┌────────

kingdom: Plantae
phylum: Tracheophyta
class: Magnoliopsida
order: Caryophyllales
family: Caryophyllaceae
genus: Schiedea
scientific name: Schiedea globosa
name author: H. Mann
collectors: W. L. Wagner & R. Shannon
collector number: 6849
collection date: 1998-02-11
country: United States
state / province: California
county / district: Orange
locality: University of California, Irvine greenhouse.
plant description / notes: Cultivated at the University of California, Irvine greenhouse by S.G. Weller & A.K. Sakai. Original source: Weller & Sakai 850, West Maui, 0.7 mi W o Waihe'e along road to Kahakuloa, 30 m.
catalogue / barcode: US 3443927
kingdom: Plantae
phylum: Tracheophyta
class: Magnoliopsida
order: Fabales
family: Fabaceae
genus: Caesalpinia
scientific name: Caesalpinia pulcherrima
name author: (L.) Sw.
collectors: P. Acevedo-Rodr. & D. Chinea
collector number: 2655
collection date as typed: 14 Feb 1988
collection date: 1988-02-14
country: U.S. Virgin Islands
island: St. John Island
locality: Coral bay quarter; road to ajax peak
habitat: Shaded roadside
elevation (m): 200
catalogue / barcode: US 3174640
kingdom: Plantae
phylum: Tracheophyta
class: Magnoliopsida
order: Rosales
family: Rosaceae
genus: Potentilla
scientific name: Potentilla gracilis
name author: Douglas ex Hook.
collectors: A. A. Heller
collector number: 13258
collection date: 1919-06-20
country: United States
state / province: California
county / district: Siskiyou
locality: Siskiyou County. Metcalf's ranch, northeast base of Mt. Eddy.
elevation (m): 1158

└────────

Copy out every line of the data above verbatim.

kingdom: Plantae
phylum: Tracheophyta
class: Magnoliopsida
order: Caryophyllales
family: Caryophyllaceae
genus: Schiedea
scientific name: Schiedea globosa
name author: H. Mann
collectors: W. L. Wagner & R. Shannon
collector number: 6849
collection date: 1998-02-11
country: United States
state / province: California
county / district: Orange
locality: University of California, Irvine greenhouse.
plant description / notes: Cultivated at the University of California, Irvine greenhouse by S.G. Weller & A.K. Sakai. Original source: Weller & Sakai 850, West Maui, 0.7 mi W o Waihe'e along road to Kahakuloa, 30 m.
catalogue / barcode: US 3443927
kingdom: Plantae
phylum: Tracheophyta
class: Magnoliopsida
order: Fabales
family: Fabaceae
genus: Caesalpinia
scientific name: Caesalpinia pulcherrima
name author: (L.) Sw.
collectors: P. Acevedo-Rodr. & D. Chinea
collector number: 2655
collection date as typed: 14 Feb 1988
collection date: 1988-02-14
country: U.S. Virgin Islands
island: St. John Island
locality: Coral bay quarter; road to ajax peak
habitat: Shaded roadside
elevation (m): 200
catalogue / barcode: US 3174640
kingdom: Plantae
phylum: Tracheophyta
class: Magnoliopsida
order: Rosales
family: Rosaceae
genus: Potentilla
scientific name: Potentilla gracilis
name author: Douglas ex Hook.
collectors: A. A. Heller
collector number: 13258
collection date: 1919-06-20
country: United States
state / province: California
county / district: Siskiyou
locality: Siskiyou County. Metcalf's ranch, northeast base of Mt. Eddy.
elevation (m): 1158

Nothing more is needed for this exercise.